“And happy?”

“To the limit.”

“I'm so glad. Because I am, too. I'm awfully sleepy, Allan. Do you mind if I take just a little, tiny nap?”

For all answer he patted her, and smoothed her hair, her cheek, her full, warm throat.

Presently by her slow, gentle breathing he knew she was asleep.

For a long time he half-lay there against the oak, softly swathed in his bear-skin, on the odorous bed of fir, holding her in his arms, looking into the dancing firelight.

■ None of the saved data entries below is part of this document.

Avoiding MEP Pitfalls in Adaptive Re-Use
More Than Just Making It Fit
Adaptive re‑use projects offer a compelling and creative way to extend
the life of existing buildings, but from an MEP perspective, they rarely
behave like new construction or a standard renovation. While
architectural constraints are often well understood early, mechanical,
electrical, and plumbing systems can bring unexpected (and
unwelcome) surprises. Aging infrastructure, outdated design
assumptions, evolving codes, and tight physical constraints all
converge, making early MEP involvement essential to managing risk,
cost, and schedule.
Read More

And night wore on, calm, perfumed, gentle; and the thoughts of the man were long, long thoughts--thoughts “that do often lie too deep for tears.”

CHAPTER V
DEADLY PERIL

Pages on pages would not tell the full details of the following week--the talks they had, the snaring and shooting of small game, the fishing, the cleaning out of the bungalow, and the beginnings of some order in the estate, the rapid healing of Stern's arm, and all the multifarious little events of their new beginnings of life there by the river-bank.

But there are other matters of more import than such homely things; so now we come to the time when Stern felt the pressing imperative of a return to the tower. For he lacked tools in every way; he needed them to build furniture, doors, shutters; to clear away the brush and make the place orderly, rational and beautiful; to start work on his projected laboratory and power-plant; for a thousand purposes.